Article Text
Abstract
Introduction The future of the NHS is dependent on innovation, yet getting new ideas into practice at scale and thereby gaining optimum value remains a challenge. An overlooked area is the social rather than technical aspect of innovation scaling including NHS leadership.
Leadership is a key indicator of employee, team, and organisational creativity and hence learning to lead innovation is as important as the innovation itself. Leadership that enables innovation at scale, risk-taking and experimentation differs from traditional top-down, command-and-control leadership, strategic planning and safety cultures built on assurance, consistency and rigour, and hence requires a fundamental shift in thinking and beliefs beyond the reach of education alone.
Coaching is a leadership development tool based around helping individuals change their ways of thinking, feeling and behaving in relation to a problem. How might coaching bridge the innovation leadership competency gap?
Aims and objectives of the research project or activity This study explores explored the relationship between coaching and innovation leadership from the perspective of senior NHS coaches. More specifically this research aims to:
Identify what coaches understand by innovation leadership
Explore how coaching might best support innovation leadership
Make recommendations to those providing and commissioning coaching, innovation programmes and the wider NHS on the role of coaching in supporting cultures of innovation
Method or approach The methodology included a literature review and qualitative research in accordance with the principles of interpretative phenomenological analysis (IPA) (Smith et al., 2009). Study participants were identified through non-probability purposive sampling and included internal and external coaches with high levels of coaching experience who were actively coaching NHS leaders. Semi-structured telephone interviews included open questions relating to coaches’ characteristics (i.e. ‘who’); coaching agendas (i.e. ‘what’) and coaching approaches/schools (i.e. ‘how’) (Segers et al., 2011, Tuffour, 2017) and explored the difference between coaching a successful innovation leader and usual leadership coaching. Data analysis included in-depth, systematic, qualitative analysis of verbatim narrative accounts. An email, consent form and brief overview of the research was sent to all participants prior to interview to assure them of confidentiality and cover ethical considerations.
Findings Despite unfamiliarity with the term, coaches described innovation - meaning creativity and its implementation - as a core leadership skill, and ‘innovation leadership’ as a style more suited to managing complexity and ambiguity than the prevalent pace-setting style. Leaders did not have to be innovators themselves but needed to intentionally enable the right conditions by developing key competencies common to ‘innovation leaders’.

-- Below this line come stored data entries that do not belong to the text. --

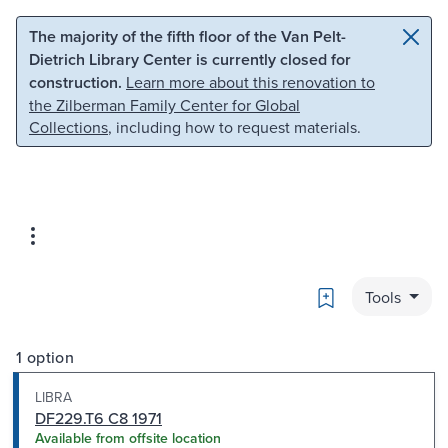
Skip to main content
Skip to search
The majority of the fifth floor of the Van Pelt-
Dietrich Library Center is currently closed for
construction.
Learn more about this renovation to
the Zilberman Family Center for Global
Collections
, including how to request materials.
Bookmark
Tools
1 option
LIBRA
DF229.T6 C8 1971
Available from offsite location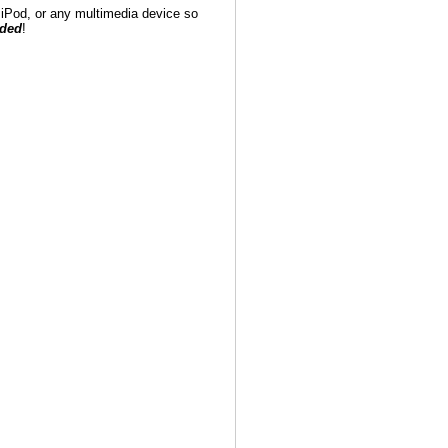
iPod, or any multimedia device so
eded
!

Coaches described how most NHS leaders in their experience used coaching mainly for resilience. However, in contrast, leaders who promoted innovation used it to stretch themselves to generate new thinking and behaviours in a safe space and then recreate this in the workplace; in other words, they used coaching as an innovation catalyst. This is consistent with other studies which found that coaching helps leaders recognise the need for change, shift their beliefs, identity and meaning, and then role-model coaching behaviours to benefit staff i.e. enhanced creativity and its implementation both within and beyond the coaching session.

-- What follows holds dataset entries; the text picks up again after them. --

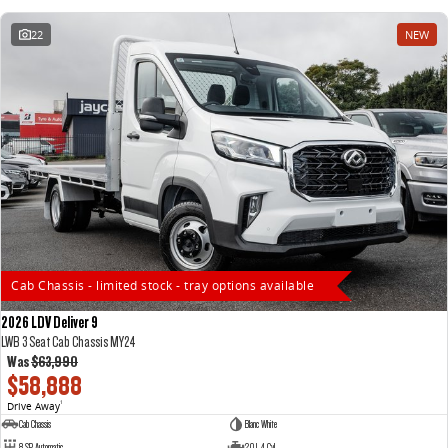
22
NEW
Cab Chassis - limited stock - tray options available
2026 LDV Deliver 9
LWB 3 Seat Cab Chassis MY24
Was
$63,990
$58,888
Drive Away
1
Cab Chassis
Blanc White
8 SP Automatic
2.0 L 4 Cyl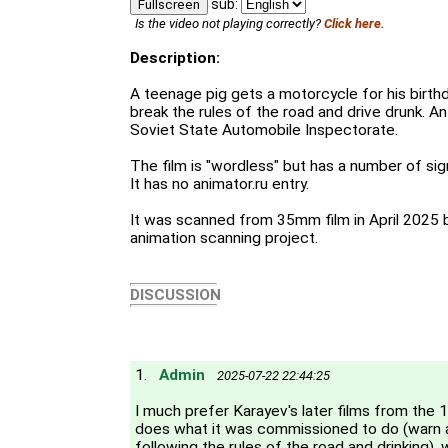
sub:
Fullscreen
Is the video not playing correctly?
Click here.
Description:
A teenage pig gets a motorcycle for his birt
break the rules of the road and drive drunk. A
Soviet State Automobile Inspectorate.
The film is "wordless" but has a number of sig
It has no animator.ru entry.
It was scanned from 35mm film in April 2025 
animation scanning project.
DISCUSSION
1.
Admin
2025-07-22 22:44:25
I much prefer Karayev's later films from the 1
does what it was commissioned to do (warn 
following the rules of the road and drinking),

An evolution from one to one coaching was to adopt coaching as the dominant leadership style to explicitly build capacity and capability and a culture of innovation and improvement.
Key messages Enabling innovation at scale is fundamental given the challenges faced in health and care. This study identified that leadership needs to be more innovative, innovation is highly complex and senior coaches can enable leaders to develop innovation cultures. Given the paucity of literature, these insights aid understanding of ‘innovation leadership’ and opportunity for further research.`
Authors have called for leadership development to help improve innovation spread and adoption and this study suggests it should include coaching. NHS organisations need to prioritise innovation, create clarity about what coaching is for, encourage three-way contracting (between coachees, their line manager and coach), use only accredited coaches and align coaching with culture change programmes e.g. compassionate leadership and quality improvement. The large numbers NHS coaches should understand innovation and be more actively aligned to support the innovation agenda. A national framework of specialist coaches in innovation should be created.